The classic-age artifacts, despite having been mass produced and distributed, despite their status as commodities, as toys once sold in department stores like Sears and J.C. Penney, have a strong component of Benjaminian aura. To play Breakout on an Atari 2600 is not the same thing as to play the same game using a “plug-and-play” device for sale at Urban Outfitters, or in an iPad app. Watching my own batter get a hit in Intellivision Baseball is not the same as watching someone else’s batter get the same hit on YouTube. What the difference is exactly I cannot fully explain. It’s more than the difference between using a joystick and the cursor keys of a QWERTY keyboard or an index finger pressing on a touchscreen. It is a difference and it won’t go away. To be in the archive and play the consoles offers something that mediated representations of the same experience does not offer. The things have their thing-ness. There is some tactile and existential feeling one has, and who knows if this will somehow be represented in my writing about these representations and artifacts. Maybe what I really get is bragging rights: I’ve played an RCA Studio II, an orange Odyssey 100, a Vectrex, a Heathkit paddle game that came with instructions for assembly of parts. I’m not above boasting of such things!
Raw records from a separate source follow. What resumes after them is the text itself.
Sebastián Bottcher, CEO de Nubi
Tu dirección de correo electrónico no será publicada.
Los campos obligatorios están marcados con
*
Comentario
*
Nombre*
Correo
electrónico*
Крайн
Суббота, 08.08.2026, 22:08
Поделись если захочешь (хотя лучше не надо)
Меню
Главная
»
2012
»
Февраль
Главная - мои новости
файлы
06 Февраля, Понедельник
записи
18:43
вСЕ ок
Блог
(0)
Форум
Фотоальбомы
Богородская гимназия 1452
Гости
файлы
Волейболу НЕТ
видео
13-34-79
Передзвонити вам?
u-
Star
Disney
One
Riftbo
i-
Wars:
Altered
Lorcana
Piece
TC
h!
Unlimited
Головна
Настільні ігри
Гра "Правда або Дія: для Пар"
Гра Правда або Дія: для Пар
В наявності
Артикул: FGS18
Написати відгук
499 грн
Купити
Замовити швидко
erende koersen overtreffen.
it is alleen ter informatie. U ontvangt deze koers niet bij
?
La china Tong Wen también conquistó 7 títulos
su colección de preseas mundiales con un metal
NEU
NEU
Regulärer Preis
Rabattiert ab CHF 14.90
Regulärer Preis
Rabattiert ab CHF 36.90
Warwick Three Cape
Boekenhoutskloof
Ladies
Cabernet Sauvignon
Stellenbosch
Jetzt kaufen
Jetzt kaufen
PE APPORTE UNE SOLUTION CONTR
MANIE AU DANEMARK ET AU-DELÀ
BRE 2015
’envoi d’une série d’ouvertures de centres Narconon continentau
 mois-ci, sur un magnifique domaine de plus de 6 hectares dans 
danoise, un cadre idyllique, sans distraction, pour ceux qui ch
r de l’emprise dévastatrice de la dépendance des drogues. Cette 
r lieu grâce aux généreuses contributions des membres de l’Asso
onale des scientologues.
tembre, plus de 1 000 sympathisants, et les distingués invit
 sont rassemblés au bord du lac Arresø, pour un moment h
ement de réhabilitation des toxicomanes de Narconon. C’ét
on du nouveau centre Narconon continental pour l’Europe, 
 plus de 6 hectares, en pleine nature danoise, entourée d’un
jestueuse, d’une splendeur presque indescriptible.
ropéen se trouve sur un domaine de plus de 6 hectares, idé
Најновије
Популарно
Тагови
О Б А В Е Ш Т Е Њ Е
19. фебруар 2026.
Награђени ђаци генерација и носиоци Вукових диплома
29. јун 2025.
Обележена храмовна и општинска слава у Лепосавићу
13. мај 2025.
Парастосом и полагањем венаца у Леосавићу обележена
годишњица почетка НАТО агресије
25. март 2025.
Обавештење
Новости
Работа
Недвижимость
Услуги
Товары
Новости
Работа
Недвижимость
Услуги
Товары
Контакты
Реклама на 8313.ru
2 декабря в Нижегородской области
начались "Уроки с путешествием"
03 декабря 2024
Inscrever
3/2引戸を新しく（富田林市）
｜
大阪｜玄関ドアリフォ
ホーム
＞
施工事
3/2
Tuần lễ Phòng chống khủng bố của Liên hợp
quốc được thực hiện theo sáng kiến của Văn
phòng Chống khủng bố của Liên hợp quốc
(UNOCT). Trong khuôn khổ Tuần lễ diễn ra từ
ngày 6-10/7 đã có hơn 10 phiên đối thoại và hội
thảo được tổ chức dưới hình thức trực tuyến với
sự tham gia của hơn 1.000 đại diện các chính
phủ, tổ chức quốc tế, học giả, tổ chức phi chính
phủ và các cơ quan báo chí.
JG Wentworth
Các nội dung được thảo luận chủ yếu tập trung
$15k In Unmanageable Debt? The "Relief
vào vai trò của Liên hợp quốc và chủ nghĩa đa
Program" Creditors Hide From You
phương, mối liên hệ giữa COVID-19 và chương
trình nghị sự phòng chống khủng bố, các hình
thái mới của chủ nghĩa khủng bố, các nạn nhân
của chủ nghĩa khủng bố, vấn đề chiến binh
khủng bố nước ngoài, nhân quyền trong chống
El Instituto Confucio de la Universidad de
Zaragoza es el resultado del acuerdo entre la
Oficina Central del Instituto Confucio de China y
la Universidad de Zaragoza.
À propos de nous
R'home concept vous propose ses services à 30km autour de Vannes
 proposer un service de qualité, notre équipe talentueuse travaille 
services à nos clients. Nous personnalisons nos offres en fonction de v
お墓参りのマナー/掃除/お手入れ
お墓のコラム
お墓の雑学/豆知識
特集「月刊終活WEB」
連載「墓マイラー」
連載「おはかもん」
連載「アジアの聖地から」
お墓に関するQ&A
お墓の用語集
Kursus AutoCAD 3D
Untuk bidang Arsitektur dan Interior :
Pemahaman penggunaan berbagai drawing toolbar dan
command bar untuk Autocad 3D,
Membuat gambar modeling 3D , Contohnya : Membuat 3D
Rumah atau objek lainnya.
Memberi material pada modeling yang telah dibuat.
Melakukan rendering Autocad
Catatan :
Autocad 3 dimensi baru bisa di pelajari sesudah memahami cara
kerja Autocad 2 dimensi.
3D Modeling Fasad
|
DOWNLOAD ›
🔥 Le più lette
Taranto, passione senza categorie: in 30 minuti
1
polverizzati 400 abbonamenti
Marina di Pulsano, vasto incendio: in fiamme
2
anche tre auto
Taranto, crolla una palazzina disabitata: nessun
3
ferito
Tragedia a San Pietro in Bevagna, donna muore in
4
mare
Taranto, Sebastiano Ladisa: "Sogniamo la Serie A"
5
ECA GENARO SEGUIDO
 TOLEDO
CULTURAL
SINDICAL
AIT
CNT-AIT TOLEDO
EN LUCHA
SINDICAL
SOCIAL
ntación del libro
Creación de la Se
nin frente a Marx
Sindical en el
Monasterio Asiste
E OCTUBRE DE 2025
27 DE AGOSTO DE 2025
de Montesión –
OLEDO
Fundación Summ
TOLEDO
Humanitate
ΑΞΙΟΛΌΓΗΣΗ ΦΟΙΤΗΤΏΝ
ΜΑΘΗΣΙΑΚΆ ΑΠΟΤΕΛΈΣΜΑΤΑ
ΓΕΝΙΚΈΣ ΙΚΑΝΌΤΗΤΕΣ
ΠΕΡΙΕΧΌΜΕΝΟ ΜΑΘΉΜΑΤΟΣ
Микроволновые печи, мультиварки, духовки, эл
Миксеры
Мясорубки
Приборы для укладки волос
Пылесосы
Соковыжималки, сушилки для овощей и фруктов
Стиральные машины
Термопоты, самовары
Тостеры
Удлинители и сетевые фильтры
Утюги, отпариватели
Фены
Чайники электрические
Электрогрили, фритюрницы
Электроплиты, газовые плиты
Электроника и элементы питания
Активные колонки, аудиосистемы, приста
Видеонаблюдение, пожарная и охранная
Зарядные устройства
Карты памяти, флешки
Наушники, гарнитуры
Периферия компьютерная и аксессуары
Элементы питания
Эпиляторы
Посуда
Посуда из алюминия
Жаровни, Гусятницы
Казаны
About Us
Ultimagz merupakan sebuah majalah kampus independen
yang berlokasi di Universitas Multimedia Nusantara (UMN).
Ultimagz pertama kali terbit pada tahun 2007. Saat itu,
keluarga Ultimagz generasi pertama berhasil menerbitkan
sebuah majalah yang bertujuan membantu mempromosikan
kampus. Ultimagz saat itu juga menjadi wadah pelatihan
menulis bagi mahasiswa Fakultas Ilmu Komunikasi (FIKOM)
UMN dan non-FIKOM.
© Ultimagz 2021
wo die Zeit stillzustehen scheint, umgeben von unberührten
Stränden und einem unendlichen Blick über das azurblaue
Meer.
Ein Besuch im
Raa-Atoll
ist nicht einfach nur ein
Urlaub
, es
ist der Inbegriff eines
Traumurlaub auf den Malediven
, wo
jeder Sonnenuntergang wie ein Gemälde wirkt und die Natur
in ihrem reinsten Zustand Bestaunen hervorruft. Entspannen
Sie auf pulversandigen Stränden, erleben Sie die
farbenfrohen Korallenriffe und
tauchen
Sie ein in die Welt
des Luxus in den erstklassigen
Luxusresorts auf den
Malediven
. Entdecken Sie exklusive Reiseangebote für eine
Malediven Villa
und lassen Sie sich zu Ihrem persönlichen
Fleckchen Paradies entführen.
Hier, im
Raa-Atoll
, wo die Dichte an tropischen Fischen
Most of all, though, the great benefit that the archive experience gave me was three days of dedicated time, where my only work was play. I had gone there for the games and all I was going to do, once I was done looking at the print materials, was play as many different games as I could. Even if I had a big collection of old games at home, it would be a huge challenge to carve out three days in a row in which no responsibilities or obligations or fun things I might rather do would get in the way of my playing them — no errands, no emails, no course preps, no daycare pickups, no writing deadlines, no meetings, no episodes of favorite shows accumulating on the DVR… In this way, I imagine archival research is not so different for digital media as it is for other forms of media, and not so different today as it was yesterday. The site of the archive remains not only a storehouse of knowledge but, perhaps just as important, a place dedicated to encounters between scholars and their evidence.